【机器学习】聚类方法实例——使用K-means算法实现数据聚类分析

【机器学习】聚类方法实例——使用K-means算法实现数据聚类分析一、聚类目标1.K-Means(K均值)聚类算法步骤：优点：缺点：二、使用步骤1.生成数据2.使用K-means算法进行聚类3.评价聚类结果4.用silhouette选择K-means聚类的簇数：5.使用不同聚类方法完整代码总结参考一、聚类目标簇内相似度高，且簇间相似度低（高内聚，低耦合）（high-intra-class,low-

Holy姜姜

7954人浏览 · 2021-11-30 20:31:48

Holy姜姜 · 2021-11-30 20:31:48 发布

【机器学习】聚类方法实例——使用K-means算法实现数据聚类分析

一、聚类目标

簇内相似度高，且簇间相似度低（高内聚，低耦合）（high-intra-class,low-inter-class）

1.K-Means(K均值)聚类

算法步骤：

(1) 首先我们选择一些类/组，并随机初始化它们各自的中心点。中心点是与每个数据点向量长度相同的位置。这需要我们提前预知类的数量(即中心点的数量)。
(2) 计算每个数据点到中心点的距离，数据点距离哪个中心点最近就划分到哪一类中。
(3) 计算每一类中中心点作为新的中心点。
(4) 重复以上步骤，直到每一类中心在每次迭代后变化不大为止。
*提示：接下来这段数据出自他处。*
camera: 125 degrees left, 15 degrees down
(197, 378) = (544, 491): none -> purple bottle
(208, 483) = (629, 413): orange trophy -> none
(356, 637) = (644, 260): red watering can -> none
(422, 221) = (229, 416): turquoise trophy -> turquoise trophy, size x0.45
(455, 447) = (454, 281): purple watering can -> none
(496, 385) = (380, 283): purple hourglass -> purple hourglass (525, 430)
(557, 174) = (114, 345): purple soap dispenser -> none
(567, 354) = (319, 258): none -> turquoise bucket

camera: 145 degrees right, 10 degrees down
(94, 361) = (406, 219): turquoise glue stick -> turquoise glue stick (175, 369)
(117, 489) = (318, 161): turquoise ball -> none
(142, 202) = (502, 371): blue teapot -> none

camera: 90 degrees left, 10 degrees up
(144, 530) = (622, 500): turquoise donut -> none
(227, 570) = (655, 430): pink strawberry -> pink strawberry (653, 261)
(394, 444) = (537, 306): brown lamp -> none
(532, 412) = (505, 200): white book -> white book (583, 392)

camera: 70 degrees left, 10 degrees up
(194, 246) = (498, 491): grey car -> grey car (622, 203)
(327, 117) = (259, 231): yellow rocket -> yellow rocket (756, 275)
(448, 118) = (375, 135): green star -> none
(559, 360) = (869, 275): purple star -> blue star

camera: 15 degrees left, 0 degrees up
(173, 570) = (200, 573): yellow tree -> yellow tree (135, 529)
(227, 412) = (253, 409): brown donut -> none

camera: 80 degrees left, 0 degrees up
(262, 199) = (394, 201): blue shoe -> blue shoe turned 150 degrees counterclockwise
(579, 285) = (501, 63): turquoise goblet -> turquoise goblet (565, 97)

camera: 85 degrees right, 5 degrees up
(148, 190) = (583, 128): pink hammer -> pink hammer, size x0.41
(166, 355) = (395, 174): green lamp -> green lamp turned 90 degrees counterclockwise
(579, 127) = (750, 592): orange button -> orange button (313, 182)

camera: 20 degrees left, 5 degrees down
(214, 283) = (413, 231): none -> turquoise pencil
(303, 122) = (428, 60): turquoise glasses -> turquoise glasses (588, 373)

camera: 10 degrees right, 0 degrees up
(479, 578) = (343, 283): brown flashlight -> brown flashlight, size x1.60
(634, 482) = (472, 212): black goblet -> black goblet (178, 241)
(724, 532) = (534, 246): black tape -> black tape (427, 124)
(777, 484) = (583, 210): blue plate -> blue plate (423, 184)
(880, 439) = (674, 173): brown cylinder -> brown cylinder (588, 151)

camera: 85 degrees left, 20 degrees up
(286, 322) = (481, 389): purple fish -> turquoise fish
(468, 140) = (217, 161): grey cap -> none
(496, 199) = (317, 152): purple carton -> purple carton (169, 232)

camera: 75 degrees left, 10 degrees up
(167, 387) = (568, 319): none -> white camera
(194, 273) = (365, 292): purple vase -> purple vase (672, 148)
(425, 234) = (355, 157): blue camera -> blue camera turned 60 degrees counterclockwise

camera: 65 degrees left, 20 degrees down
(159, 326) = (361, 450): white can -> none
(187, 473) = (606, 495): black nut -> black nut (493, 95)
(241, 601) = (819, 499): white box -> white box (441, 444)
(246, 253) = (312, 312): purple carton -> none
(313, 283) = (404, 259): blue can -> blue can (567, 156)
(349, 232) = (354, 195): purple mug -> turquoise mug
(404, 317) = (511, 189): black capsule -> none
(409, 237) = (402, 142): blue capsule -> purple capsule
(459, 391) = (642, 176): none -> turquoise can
也可以多次随机初始化中心点，然后选择运行结果最好的一个。

优点：

速度快，计算简便

缺点：

必须提前知道数据有多少类/组。
K-Medians是K-Means的一种变体，是用数据集的中位数而不是均值来计算数据的中心点。
K-Medians的优势是使用中位数来计算中心点不受异常值的影响；缺点是计算中位数时需要对数据集中的数据进行排序，速度相对于K-Means较慢。

二、使用步骤

1.生成数据

#导入需要的库
from numpy import unique
from numpy import where
from sklearn.datasets import make_classification
from sklearn.preprocessing import LabelEncoder, StandardScaler
from matplotlib import pyplot

# 将生成的分类数据集用图形化显示
X,y = make_classification(n_samples=5000, n_features=2,n_informative=2, 
                          n_redundant=0,n_classes=3,n_clusters_per_class=1,
                          random_state=1)
# 数据集标准化操作
X = StandardScaler().fit_transform(X)
clusters_temp = unique(y)
for cluster_temp in clusters_temp:
    row_ix = where(y == cluster_temp)
    pyplot.scatter(X[row_ix,0],X[row_ix,1])
pyplot.show()#显示数据集分布情况
# y.shape

2.使用K-means算法进行聚类

from sklearn.cluster import KMeans
from matplotlib import pyplot
from numpy import unique
from numpy import where
from matplotlib import pyplot

model = KMeans(n_clusters=3)#聚类类别为2
yhat = model.fit_predict(X)
clusters = unique(yhat)
for cluster in clusters:
    row_ix = where(yhat == cluster)
    pyplot.scatter(X[row_ix,0],X[row_ix,1])
pyplot.show()

分类后是这个样子：
在这里插入图片描述

3.评价聚类结果

from sklearn import metrics
from sklearn.metrics import davies_bouldin_score
print("Adjusted Rand-Index: %.3f" % metrics.adjusted_rand_score(y,yhat))
print("davies bouldin index: %.3f"% metrics.davies_bouldin_score(X,yhat))

评价结果如下：
在这里插入图片描述

4.用silhouette选择K-means聚类的簇数：

import numpy as np
from sklearn.cluster import KMeans
from sklearn.metrics import silhouette_samples, silhouette_score

range_n_clusters = [2, 3, 4, 5, 6]

for n_clusters in range_n_clusters:
   
    clusterer = KMeans(n_clusters=n_clusters, random_state=10)
    cluster_labels = clusterer.fit_predict(X)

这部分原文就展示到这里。